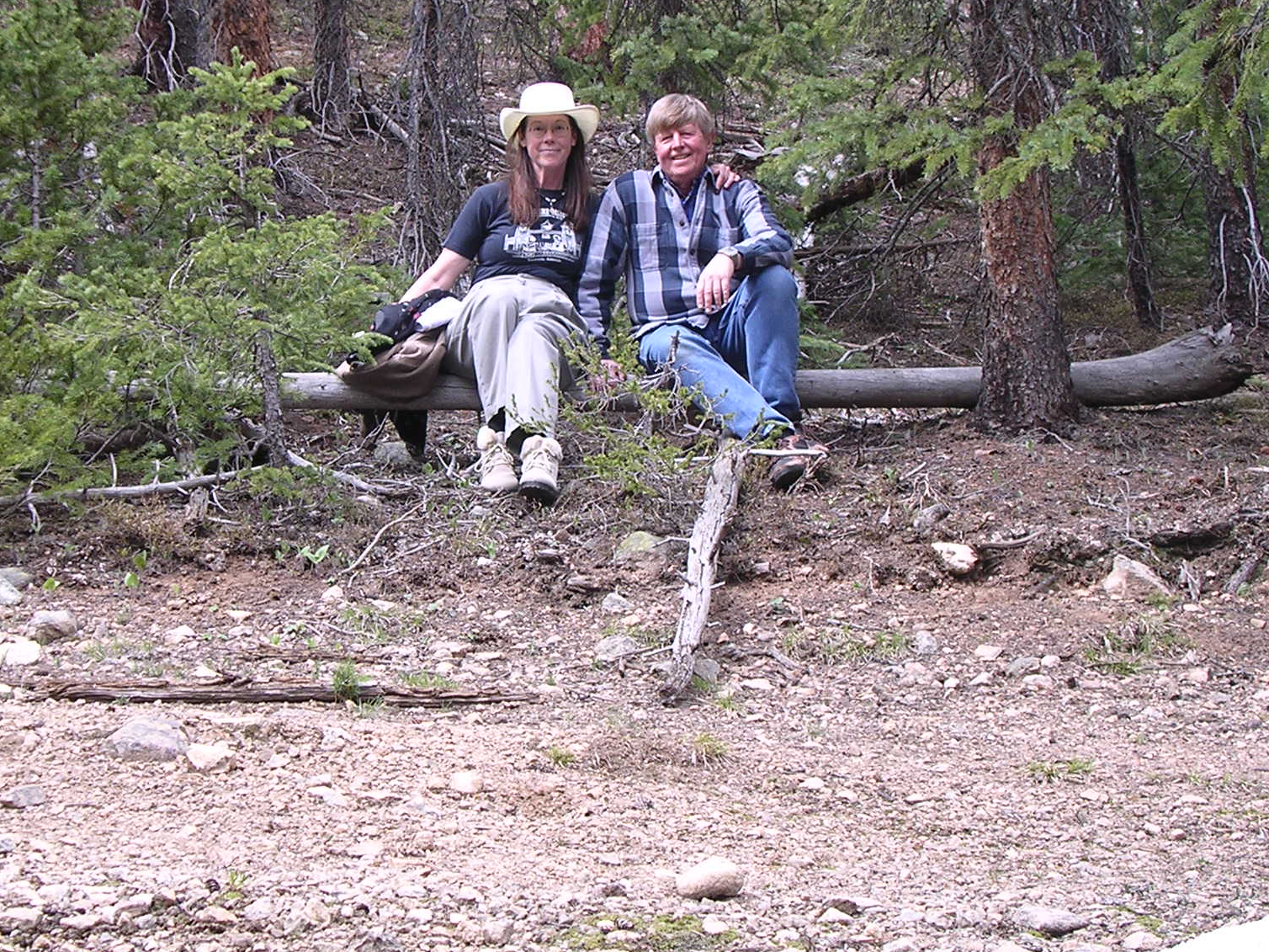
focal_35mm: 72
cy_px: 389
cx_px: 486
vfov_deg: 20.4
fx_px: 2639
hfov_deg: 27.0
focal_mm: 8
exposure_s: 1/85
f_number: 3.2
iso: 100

- - -

• **Work order**
Restate the entries word for word, though any image they contain should not appear.

• **Result of this exercise**
focal_35mm: 72
cy_px: 389
cx_px: 486
vfov_deg: 20.4
fx_px: 2639
hfov_deg: 27.0
focal_mm: 8
exposure_s: 1/85
f_number: 3.2
iso: 100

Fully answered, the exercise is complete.